* [What this task involves]: Please restate the records that follow exactly, skipping their images.

* [The records]:
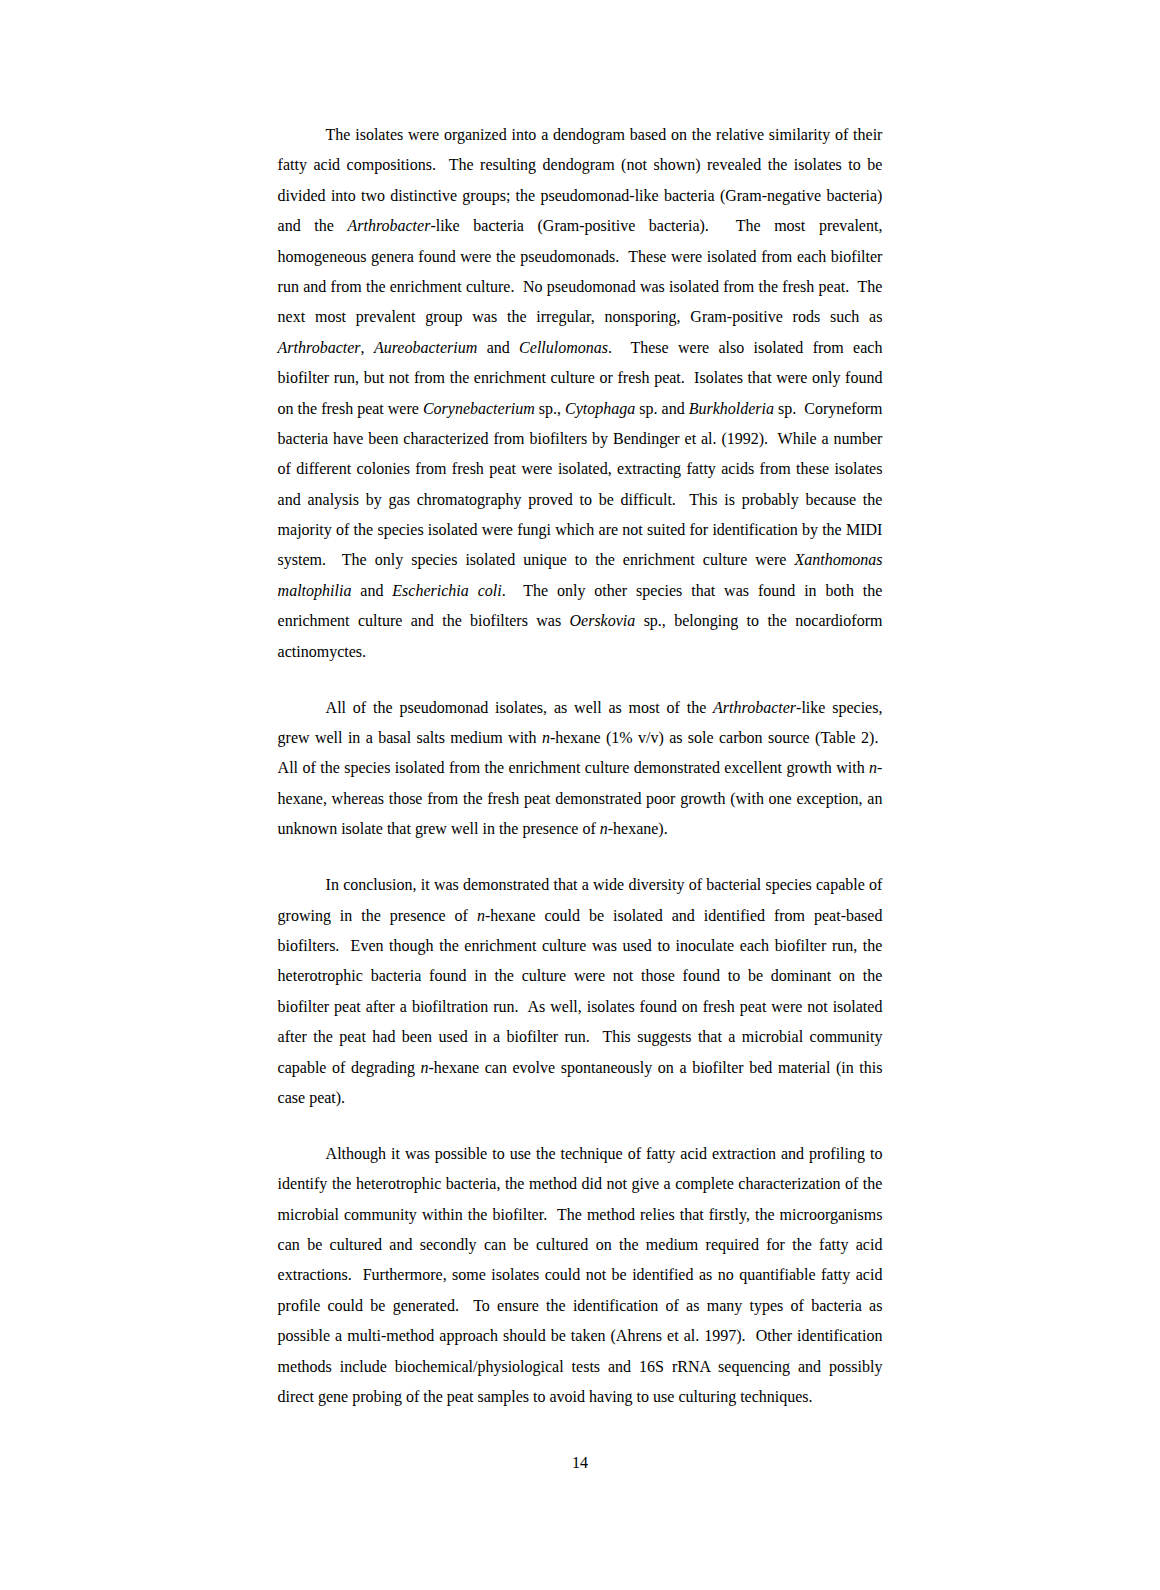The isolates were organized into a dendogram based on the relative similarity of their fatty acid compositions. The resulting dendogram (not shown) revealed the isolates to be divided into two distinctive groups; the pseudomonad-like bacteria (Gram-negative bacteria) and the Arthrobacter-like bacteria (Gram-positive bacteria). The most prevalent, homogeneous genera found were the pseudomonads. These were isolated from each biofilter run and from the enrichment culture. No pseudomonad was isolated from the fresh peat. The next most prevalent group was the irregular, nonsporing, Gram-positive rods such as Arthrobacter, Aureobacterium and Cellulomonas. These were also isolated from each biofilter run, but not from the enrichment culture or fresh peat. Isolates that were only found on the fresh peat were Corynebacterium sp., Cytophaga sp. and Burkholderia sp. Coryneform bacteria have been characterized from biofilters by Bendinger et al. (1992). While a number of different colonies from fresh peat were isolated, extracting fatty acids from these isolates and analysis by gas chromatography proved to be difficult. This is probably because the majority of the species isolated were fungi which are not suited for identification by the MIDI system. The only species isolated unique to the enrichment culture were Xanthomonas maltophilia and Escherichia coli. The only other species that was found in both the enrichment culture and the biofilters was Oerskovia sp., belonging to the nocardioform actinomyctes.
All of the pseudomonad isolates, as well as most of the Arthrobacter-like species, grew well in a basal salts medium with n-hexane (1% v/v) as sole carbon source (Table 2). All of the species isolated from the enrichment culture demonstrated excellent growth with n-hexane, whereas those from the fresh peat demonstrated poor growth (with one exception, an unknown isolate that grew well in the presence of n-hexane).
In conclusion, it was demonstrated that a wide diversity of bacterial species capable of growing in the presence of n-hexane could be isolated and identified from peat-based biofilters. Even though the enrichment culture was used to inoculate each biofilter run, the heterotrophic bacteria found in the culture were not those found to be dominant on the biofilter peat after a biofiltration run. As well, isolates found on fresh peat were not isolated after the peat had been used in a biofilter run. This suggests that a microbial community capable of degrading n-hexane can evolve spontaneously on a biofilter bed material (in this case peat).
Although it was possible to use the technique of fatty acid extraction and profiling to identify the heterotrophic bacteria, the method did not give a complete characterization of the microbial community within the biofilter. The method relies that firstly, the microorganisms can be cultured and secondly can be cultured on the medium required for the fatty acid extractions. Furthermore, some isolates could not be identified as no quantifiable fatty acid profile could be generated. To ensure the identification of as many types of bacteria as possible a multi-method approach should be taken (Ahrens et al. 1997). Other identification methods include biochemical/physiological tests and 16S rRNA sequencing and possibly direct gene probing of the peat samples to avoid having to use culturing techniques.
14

* [Completed exercise]:
The isolates were organized into a dendogram based on the relative similarity of their fatty acid compositions. The resulting dendogram (not shown) revealed the isolates to be divided into two distinctive groups; the pseudomonad-like bacteria (Gram-negative bacteria) and the Arthrobacter-like bacteria (Gram-positive bacteria). The most prevalent, homogeneous genera found were the pseudomonads. These were isolated from each biofilter run and from the enrichment culture. No pseudomonad was isolated from the fresh peat. The next most prevalent group was the irregular, nonsporing, Gram-positive rods such as Arthrobacter, Aureobacterium and Cellulomonas. These were also isolated from each biofilter run, but not from the enrichment culture or fresh peat. Isolates that were only found on the fresh peat were Corynebacterium sp., Cytophaga sp. and Burkholderia sp. Coryneform bacteria have been characterized from biofilters by Bendinger et al. (1992). While a number of different colonies from fresh peat were isolated, extracting fatty acids from these isolates and analysis by gas chromatography proved to be difficult. This is probably because the majority of the species isolated were fungi which are not suited for identification by the MIDI system. The only species isolated unique to the enrichment culture were Xanthomonas maltophilia and Escherichia coli. The only other species that was found in both the enrichment culture and the biofilters was Oerskovia sp., belonging to the nocardioform actinomyctes.
All of the pseudomonad isolates, as well as most of the Arthrobacter-like species, grew well in a basal salts medium with n-hexane (1% v/v) as sole carbon source (Table 2). All of the species isolated from the enrichment culture demonstrated excellent growth with n-hexane, whereas those from the fresh peat demonstrated poor growth (with one exception, an unknown isolate that grew well in the presence of n-hexane).
In conclusion, it was demonstrated that a wide diversity of bacterial species capable of growing in the presence of n-hexane could be isolated and identified from peat-based biofilters. Even though the enrichment culture was used to inoculate each biofilter run, the heterotrophic bacteria found in the culture were not those found to be dominant on the biofilter peat after a biofiltration run. As well, isolates found on fresh peat were not isolated after the peat had been used in a biofilter run. This suggests that a microbial community capable of degrading n-hexane can evolve spontaneously on a biofilter bed material (in this case peat).
Although it was possible to use the technique of fatty acid extraction and profiling to identify the heterotrophic bacteria, the method did not give a complete characterization of the microbial community within the biofilter. The method relies that firstly, the microorganisms can be cultured and secondly can be cultured on the medium required for the fatty acid extractions. Furthermore, some isolates could not be identified as no quantifiable fatty acid profile could be generated. To ensure the identification of as many types of bacteria as possible a multi-method approach should be taken (Ahrens et al. 1997). Other identification methods include biochemical/physiological tests and 16S rRNA sequencing and possibly direct gene probing of the peat samples to avoid having to use culturing techniques.
14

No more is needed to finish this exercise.